日本ではお盆の時期である。お盆のこの時期と帰国の挨拶を兼ねて、先日、私はお墓参りに行った。

祖母が亡くなったのは、昨年の5月の末だった。

照り付ける日差しの中で冷たい水を墓石にかけ、お花を飾り、お菓子をお供えする。

線香の香りが漂う中、墓石に手を合わせて祖母に呼びかけると、日本に帰ってきたことを実感する。

 

これが日本の宗教観なのだろうと思う。

そして、この宗教観は、西洋社会とは異なる感覚なのだろうと思うのである。

 

1.         モルモン教

 

お盆でお墓に手を合わせながら、私は、ケンブリッジ(ちなみに、ハーバードが所在するのは、ボストン市の隣のケンブリッジ市である。だから、これはイギリスのケンブリッジではない。)での出来事を思い出していた。

 

それは、土曜日のお昼過ぎのことだった。ぶらぶらと歩いていていた私は、人の良さそうな女性に声をかけられた。

 

「オープンハウスやっているのですけど、入りませんか?」

 

そう、ケンブリッジの私の近所には、初代大統領ワシントンも住んでたことがあるという有名なお屋敷があるのである。そうか、オープンハウスをやっているのか。せっかくの機会だからと、私はのこのこと女性の後についていった。するとすると

 

なんか、お屋敷のほうではなくて、通りを隔てた反対側のほうにいくではないか。

あれー、どこ行くの?

 

なんと、ワシントンのお屋敷と思っていたのは私の勘違いで、向かいの教会に入っていく。

あーれー?

でも、とにかく、教会の中を見られるなんていい機会だから、私は、それでも、のこのこついていく。

 

教会の中で、「モルモン教について知ってますか?」と聞かれた。

「ミット・ロムニーが信仰していることくらいしかしりません」と私。

で、「何か質問ありませんか?」って聞かれたので、死後の世界について質問した。

 

 

祖母が亡くなったのは昨年の5月以来、私は、よく祖母の夢を見る。

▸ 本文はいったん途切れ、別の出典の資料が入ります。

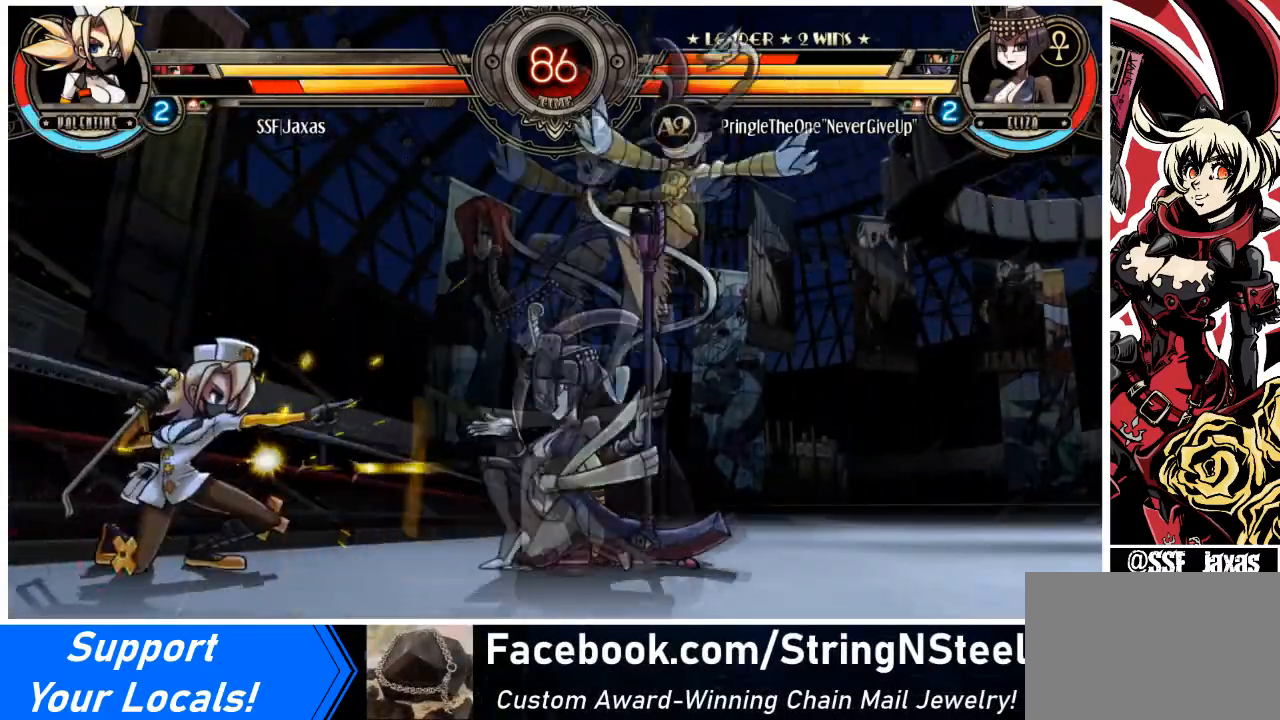
{"buttons": ["SQUARE", "DPAD_LEFT"], "events": [[233, "DPAD_DOWN", "up"], [266, "SQUARE", "down"]]}
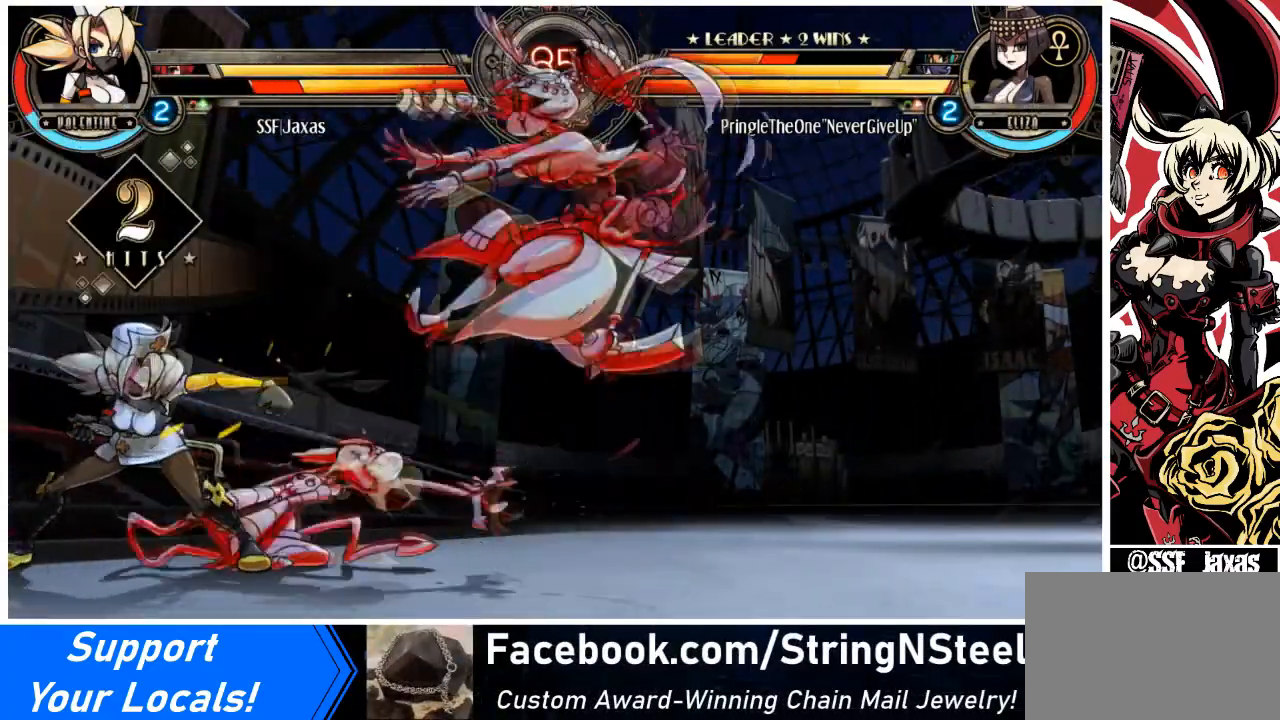
{"buttons": ["DPAD_DOWN", "DPAD_RIGHT"], "events": [[67, "SQUARE", "up"], [100, "DPAD_LEFT", "up"], [267, "TRIANGLE", "down"], [367, "TRIANGLE", "up"], [434, "DPAD_RIGHT", "down"], [467, "DPAD_DOWN", "down"]]}
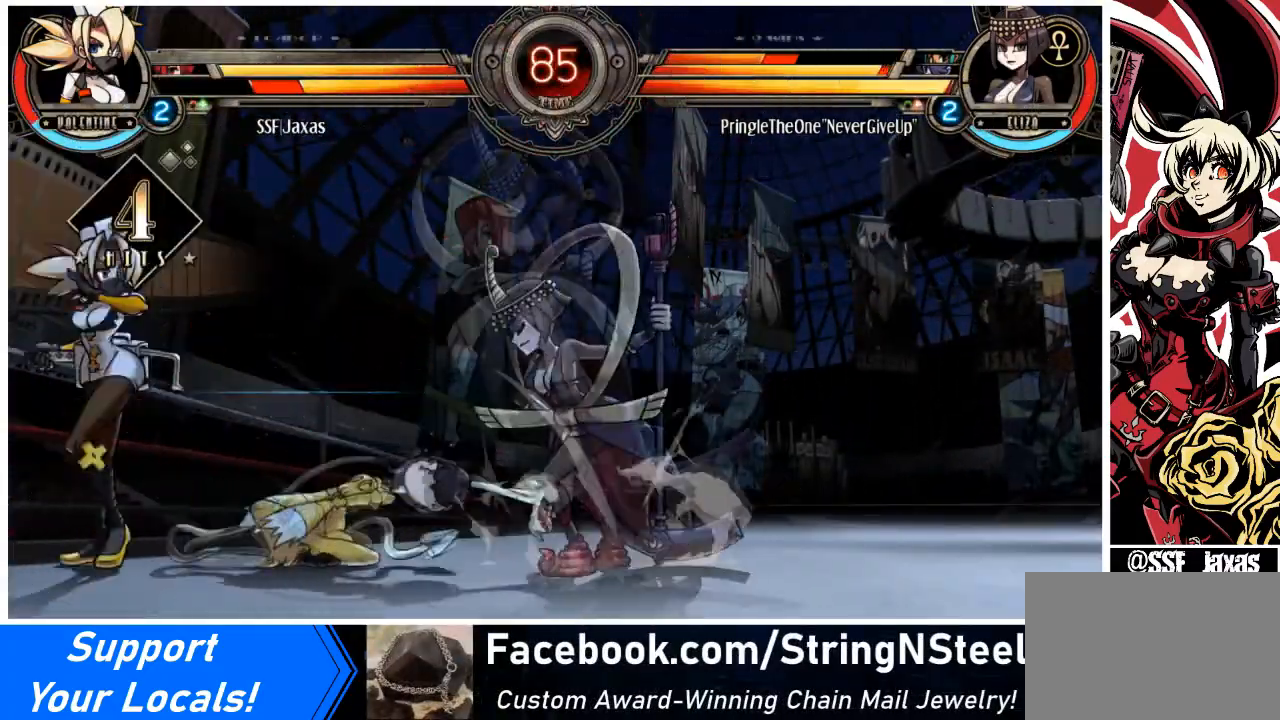
{"buttons": ["DPAD_UP", "DPAD_RIGHT"], "events": [[133, "R1", "down"], [300, "R1", "up"], [333, "DPAD_DOWN", "up"], [333, "DPAD_UP", "down"]]}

そして、そのたびに、目を覚まして意外な気持がする。

 

「そうか、おばあちゃんはもうこの世にいないのか。」

 

そして、祖母は、今、どうしているのだろうかと考えてしまうのである。

 

人が生まれる前の世界と死後に行く世界は、きっと同じところなのだろうというのが、なんとなくの私のイメージでだった。

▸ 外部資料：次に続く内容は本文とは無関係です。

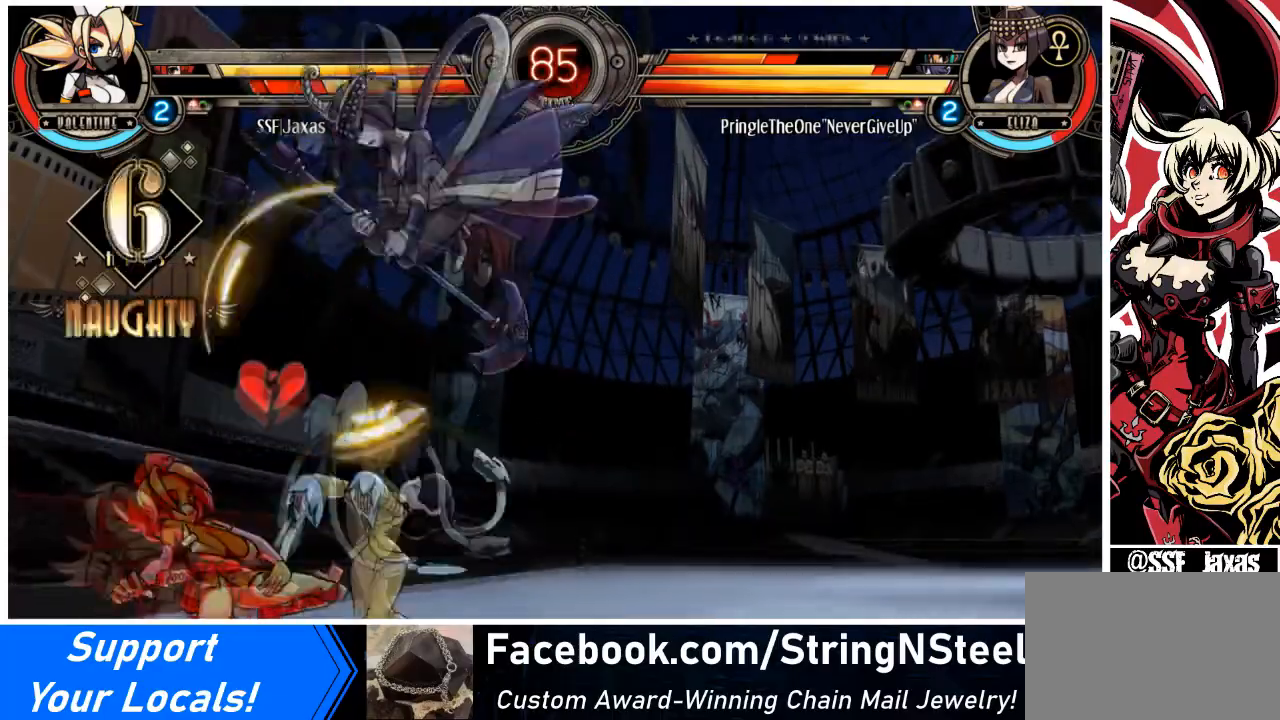
{"buttons": ["DPAD_DOWN", "DPAD_LEFT"], "events": [[33, "DPAD_UP", "up"], [67, "DPAD_RIGHT", "up"], [234, "DPAD_LEFT", "down"], [400, "DPAD_DOWN", "down"]]}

死んだ人は、お母さんのお腹に宿る前の、その世界に戻っていくんだろう。そして、また生まれ変わってこの世に戻ってくるんだろうと。

輪廻転生、というやつですね。

 

祖母は、今、どこにいるのだろうか。まだあの世にいるのだろうか。もう、生まれ変わってこの世に暮らしているのだろうか。

そう考えたところで、私ははたと立ち止まる。

 

でも、あの世って本当にあるんだろうか。生まれ変われるって保証はあるんだろうか。肉体と離れて魂があるって本当なんだろうか。肉体が滅びた時点ですべて終わりで、私たちの存在は跡形もなく消え去るんじゃないだろうか。

 

そういう考えがふいに浮かんできて、私はそれを打ち消すことができなくなった。

死んだ後、どうなるのか、そんなことは生きているうちには決してわからない。

死後の世界も、今、私たちが生きている世界と、どこかでつながっている。そう考えて、なんとなく心の安らぎを得ていたけれど、そんな確証はどこにもないではないか。

 

考え出すと、無性に怖くなった。そして、眠れなくなったのである。

 

そういう背景があったから、「何か質問ありませんか?」と尋ねる、モルモン教のミショナリーの女性を相手に、これ幸いとばかりに、死後の世界について質問しまくったわけである。

 

2.         死後の世界

 

死後の世界について、今度、詳しく説明してくれるということで、後日、また教会を尋ねた。

どうやらこういうことらしい。

肉体の死後に、私たちの魂はこの身体を離れ、Spiritual Worldというところに行く。モルモン教を信仰してた人も、信仰してなかった人もみんなそこに行く。そこで道は二手に分かれる。

 

生前にモルモン教を信仰していなかった人:モルモン教を学ぶ学校に通う。

生前に、モルモン教を信仰していた人:学校に行く必要はないので、今度は教える側に回る。

 

生前にもこれだけ勉強に苦労したのに、死後にも学校があるとは驚きである。モルモン教を学んでいた人は「飛び級」できるということなのだろうか。

 

80を超えた祖母が、Spiritual Worldで英語の授業を受けて、私と同じように四苦八苦しているところを想像すると胸が痛む。ヘブライ語とかラテン語とかだったら、もっと胸が締め付けられる。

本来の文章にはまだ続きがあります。